Fifteen companies specializing in women’s health products and services say Facebook has frequently rejected their ads over objections to their containing “adult content,” according to a report this week. Facebook’s advertising policies prohibit reproductive health products or services that focus on sexual pleasure, but anecdotes from companies that the Intimate Justice Center has interviewed or surveyed paint a picture of a platform that enforces these guidelines in a seemingly arbitrary and gender-biased way.

The 60 companies that participated in the report have all rejected ads that Facebook has rejected at one time or another. About half of them said their accounts were also suspended by the social media giant. One of these companies. It offers a product that women can use to strengthen the pelvic floor. “Given the nature of our product, its appearance” said Joylux CEO Colette Courtion. New York times Facebook and other companies believe it is “pornographic” in nature.

Since 2017, Joylux claims that Facebook has shut down its ad account twice. She says the company has never provided a reason for the actions. It also claims that Facebook has automatically rejected ads that include “vagina”. That’s a dead thing, he argues. A company spokesperson told Engadget He. She Don’t put a blanket ban on keywords like “vagina” and “menopause.” Instead, it says it takes into account “how each ad is positioned.”

Intimate Justice Center

With the help of an agency that specializes in attracting ad rejections, Joylux has been able to raise its ads on Facebook in recent years. However, the company had to change its version to the extent that these ads were not useful to consumers. “We can’t show what the product looks like and we can’t tell what it will do,” Joylux said. New York times.

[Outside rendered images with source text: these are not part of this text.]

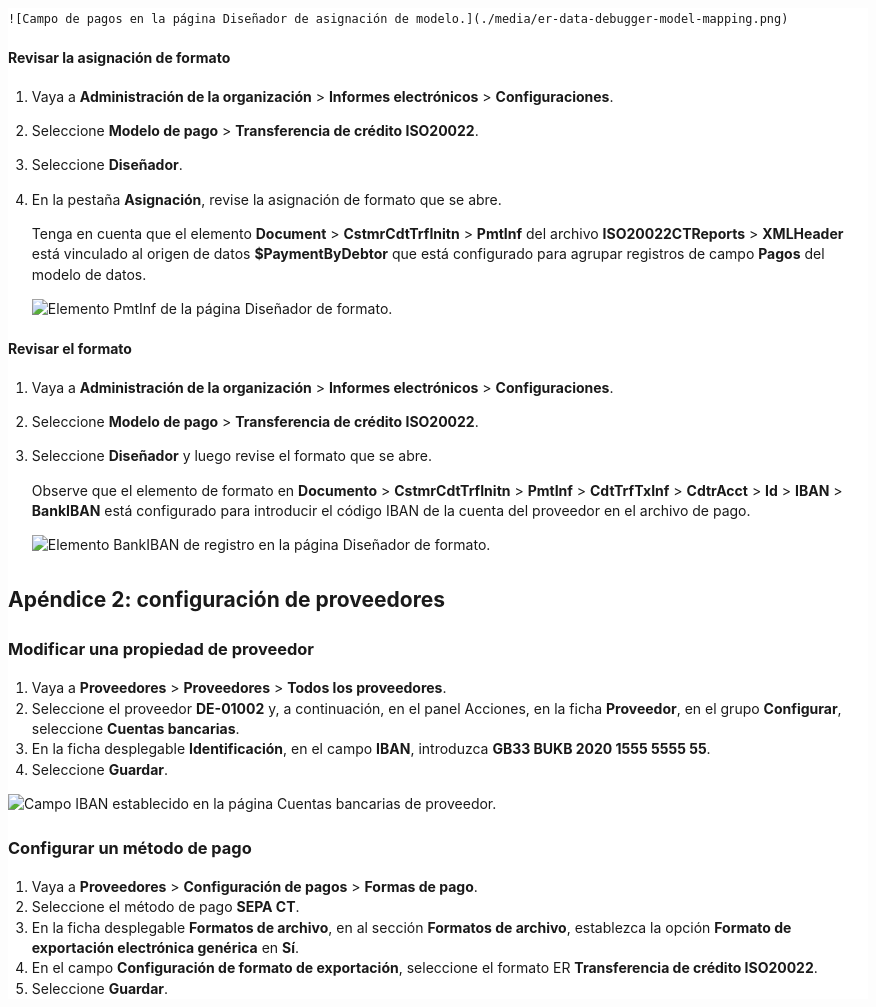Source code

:     ![Campo de pagos en la página Diseñador de asignación de modelo.](./media/er-data-debugger-model-mapping.png)

#### <a name="review-the-format-mapping"></a>Revisar la asignación de formato

1. Vaya a **Administración de la organización** \> **Informes electrónicos** \> **Configuraciones**.
2. Seleccione **Modelo de pago** \> **Transferencia de crédito ISO20022**.
3. Seleccione **Diseñador**.
4. En la pestaña **Asignación**, revise la asignación de formato que se abre.

    Tenga en cuenta que el elemento **Document** \> **CstmrCdtTrfInitn** \> **PmtInf** del archivo **ISO20022CTReports** \> **XMLHeader** está vinculado al origen de datos **\$PaymentByDebtor** que está configurado para agrupar registros de campo **Pagos** del modelo de datos.

    ![Elemento PmtInf de la página Diseñador de formato.](./media/er-data-debugger-format-mapping.png)

#### <a name="review-the-format"></a>Revisar el formato

1. Vaya a **Administración de la organización** \> **Informes electrónicos** \> **Configuraciones**.
2. Seleccione **Modelo de pago** \> **Transferencia de crédito ISO20022**.
3. Seleccione **Diseñador** y luego revise el formato que se abre.

    Observe que el elemento de formato en **Documento** \> **CstmrCdtTrfInitn** \> **PmtInf** \> **CdtTrfTxInf** \> **CdtrAcct** \> **Id** \> **IBAN** \> **BankIBAN** está configurado para introducir el código IBAN de la cuenta del proveedor en el archivo de pago.

    ![Elemento BankIBAN de registro en la página Diseñador de formato.](./media/er-data-debugger-format.png)

## <a name="appendix-2-configure-accounts-payable"></a><a name="appendix2"></a>Apéndice 2: configuración de proveedores

### <a name="modify-a-vendor-property"></a>Modificar una propiedad de proveedor

1. Vaya a **Proveedores** \> **Proveedores** \> **Todos los proveedores**.
2. Seleccione el proveedor **DE-01002** y, a continuación, en el panel Acciones, en la ficha **Proveedor**, en el grupo **Configurar**, seleccione **Cuentas bancarias**.
3. En la ficha desplegable **Identificación**, en el campo **IBAN**, <a name="enteredIBANcode"></a>introduzca **GB33 BUKB 2020 1555 5555 55**.
4. Seleccione **Guardar**.

![Campo IBAN establecido en la página Cuentas bancarias de proveedor.](./media/er-data-debugger-iban.png)

### <a name="set-up-a-method-of-payment"></a>Configurar un método de pago

1. Vaya a **Proveedores** \> **Configuración de pagos** \> **Formas de pago**.
2. Seleccione el método de pago **SEPA CT**.
3. En la ficha desplegable **Formatos de archivo**, en al sección **Formatos de archivo**, establezca la opción **Formato de exportación electrónica genérica** en **Sí**.
4. En el campo **Configuración de formato de exportación**, seleccione el formato ER **Transferencia de crédito ISO20022**.
5. Seleccione **Guardar**.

A Meta spokesperson told Engadget that their app is not perfect and that it makes mistakes sometimes. The company also indicated that its current policy is in place in part because it strives to take into account what people from different countries and cultures will exclude from ads promoting adult products.

“We welcome advertisements for sexual health products, but we prohibit nudity and have specific rules on how these products are marketed on our platform,” the company spokesperson said. “We’ve provided advertisers with details about the types of products and descriptions we allow in ads.”

What makes Facebook’s actions in these cases frustrating for the 60 companies that participated in the report is that they believe Meta did not apply the same standards to ads targeting men. “Right now, it’s arbitrary where they’re going to say a product is allowed or not allowed in a way that we think actually has sexual undertones and a lack of understanding of health,” Jackie Rottman, founder of the Intimate Justice Center, told times.

Up until that point, the organization had found an ad promoting the erectile dysfunction pill that promised a “hot, humid American summer.” Another, promoting a lubricant, said the lotion is “only made for men.”